What are the applications of the Conserved Momentum Theorem?

[MasterNe0]

Hi,
I need help with these 3 conserved momentum theorem using the formula:
(Pa2) + (Pb2) = (Pa1) + (Pb1)

1) A 2575 kg van runs into the back of a 825 kg compact car at rest. They move off together at 8.5 m/s. Assuming the friction with the road can be negligible,find the initial speed of the van.

2) A 0.115 kg hockey puck moving at 35.0 m/s strikes a 0.265 kg octopus thrown onto the ice by a hockey fan. The puck and octopus slide off together. Find their velocity.

3) A 50 kg woman riding on a 10 kg cart is moving east at 5.0. The woman jumps off the front of the cart and hits the ground at 7.0 eastward. Relative to the ground. Find the velocity of the cart after the woman jumps off.



Any help in solving theses 3 will be appreciated.

════════════════════

• _PROBLEM SET_
(a) Summarize the forum post on conserved momentum in two sentences.
(b) In the forum post on conserved momentum, at what speed do the van and the compact car move off together?
(c) Write a continuation of the forum post on conserved momentum, starting after its final line.

• _SUPPLIED INFORMATION_
════════════════════

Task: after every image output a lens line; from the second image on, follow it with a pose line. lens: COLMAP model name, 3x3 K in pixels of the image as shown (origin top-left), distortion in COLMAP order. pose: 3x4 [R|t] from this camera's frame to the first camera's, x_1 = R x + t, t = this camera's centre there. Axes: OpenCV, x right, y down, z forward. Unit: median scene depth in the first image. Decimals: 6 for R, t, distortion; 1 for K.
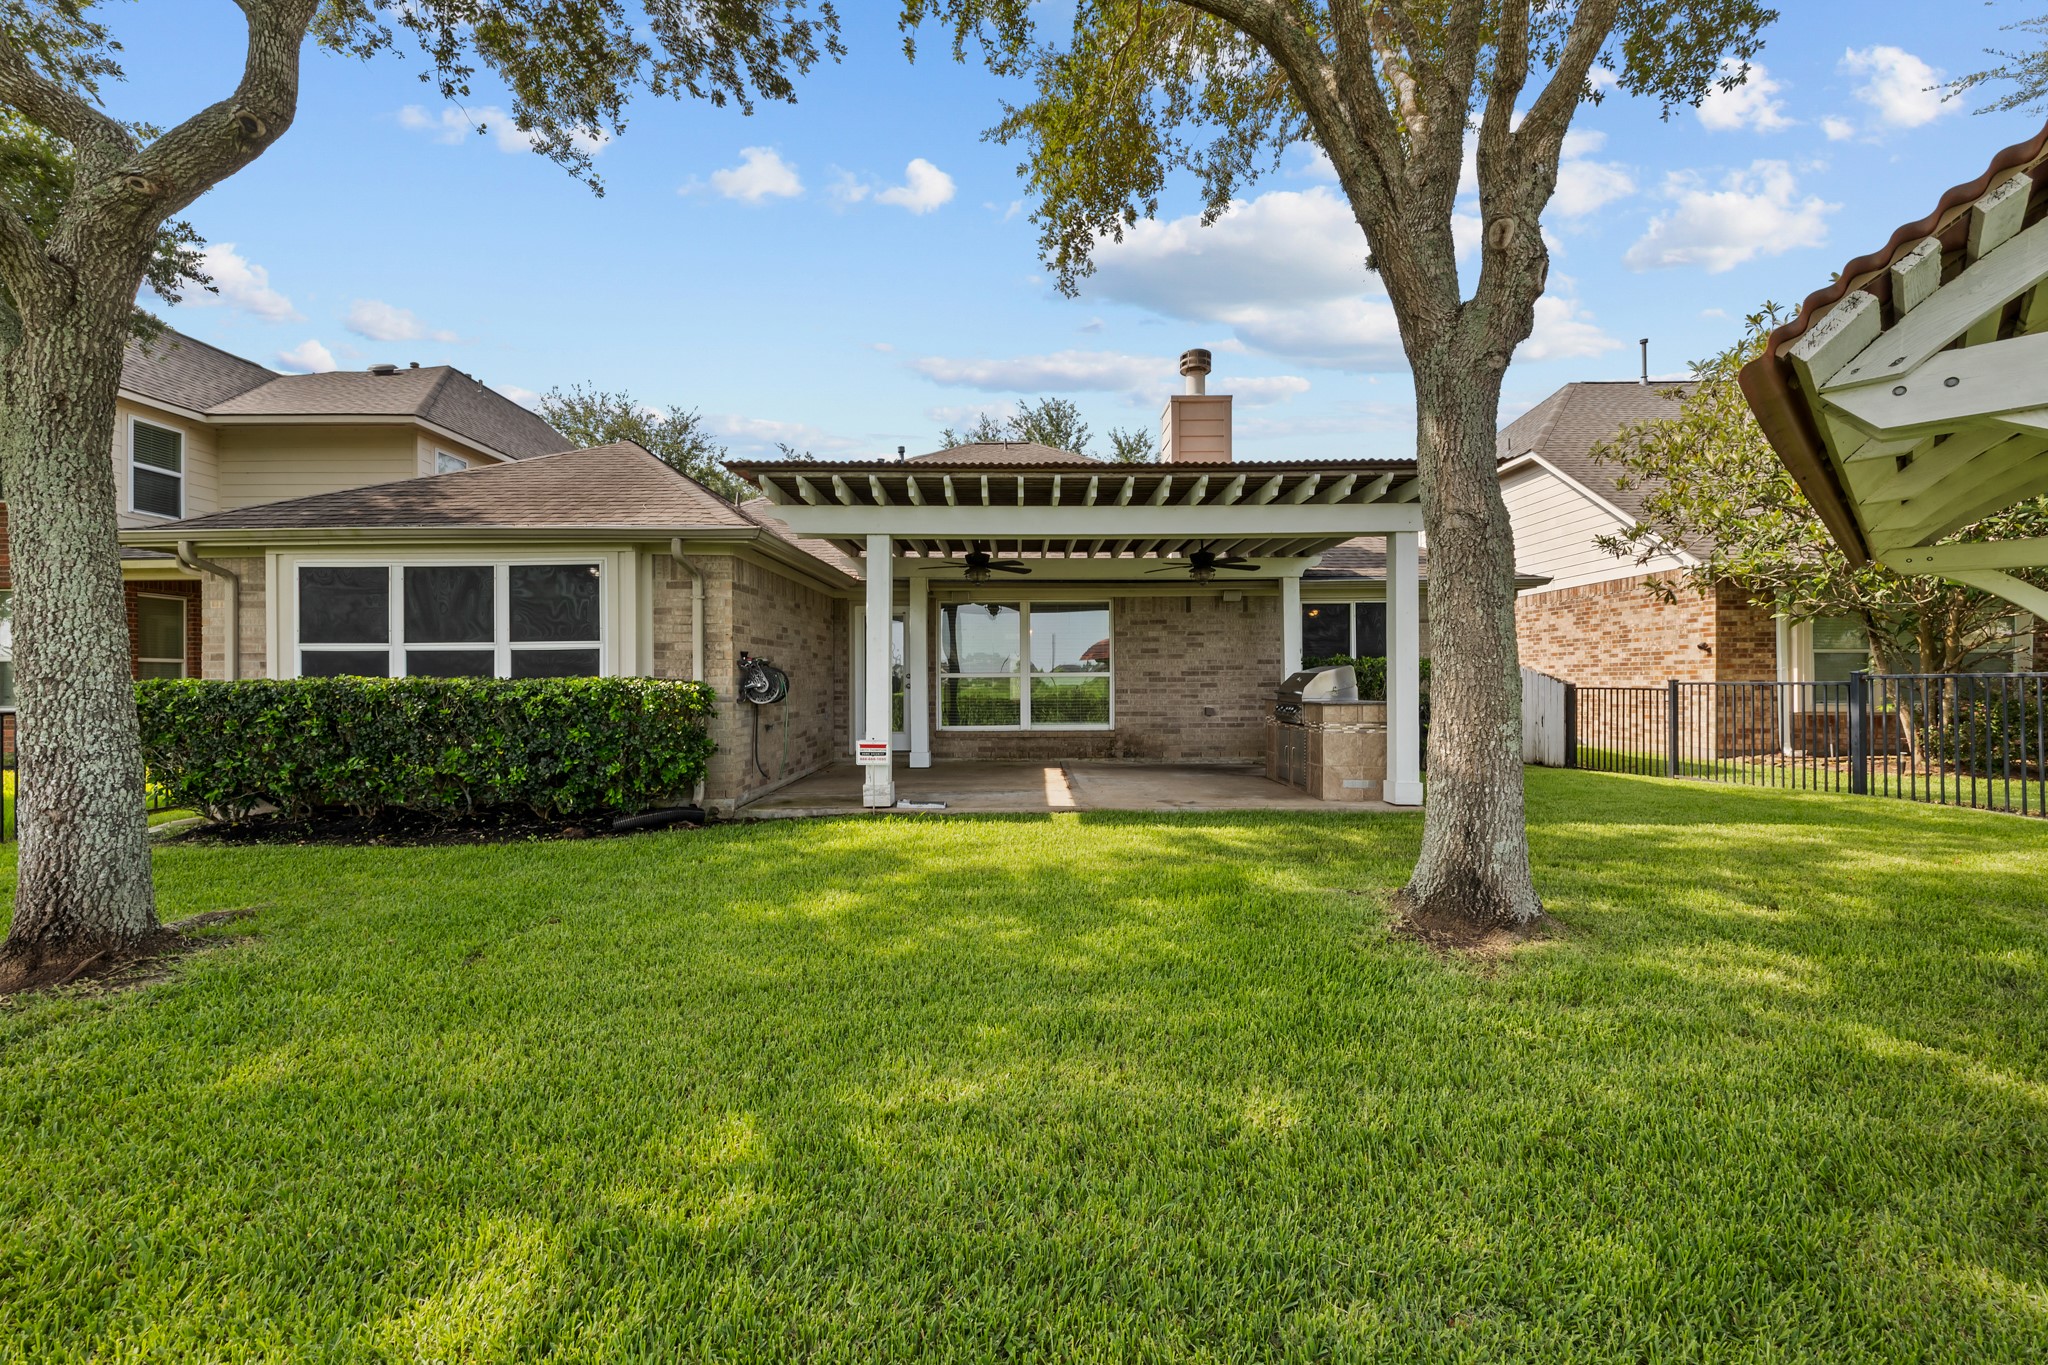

════════════════════

• _RESPONSES PER TASK_
(a) A user asks for help solving three problems with the conserved momentum formula (Pa2) + (Pb2) = (Pa1) + (Pb1). The problems involve a van striking a compact car at rest, a hockey puck hitting an octopus thrown onto the ice, and a woman jumping off the front of a moving cart.

(b) 8.5 m/s

(c)
 

[Pyrrhus]

Just use

$$\Delta \vec{p} = 0$$

Momentum is conserved for example on the first problem

$$\vec{p}_{van} + \vec{p}_{car} = \vec{p}_{van+car}$$

 

[Banana]

These are inelastic collisions, meaning after the 2 things hit, they stick together. So you can treat the 'after' part of the equation as one thing. That's what Cyclovenom is saying. The next step is to replace momentum with mass and velocity: m1 * v1 = (m1 + m2)v'.
Note: v' stands for velocity of the blob after the wreck. For the first problem, you're looking for v1 because you let the thing that is initially moving be Object 1.
Step 2 is to rearrange the equation to get the thing you're looking for isolated. When you fill the rest in, it is best to take SI units into the equation to be sure everything comes out as expected.

 

[Raza]

Question:
A 2575 kg van runs into the back of a 825 kg compact car at rest. They move off together at 8.5 m/s. Assuming the friction with the road can be negligible,find the initial speed of the van.

Solution:(Note that this MIGHT be the right solution. I made it up)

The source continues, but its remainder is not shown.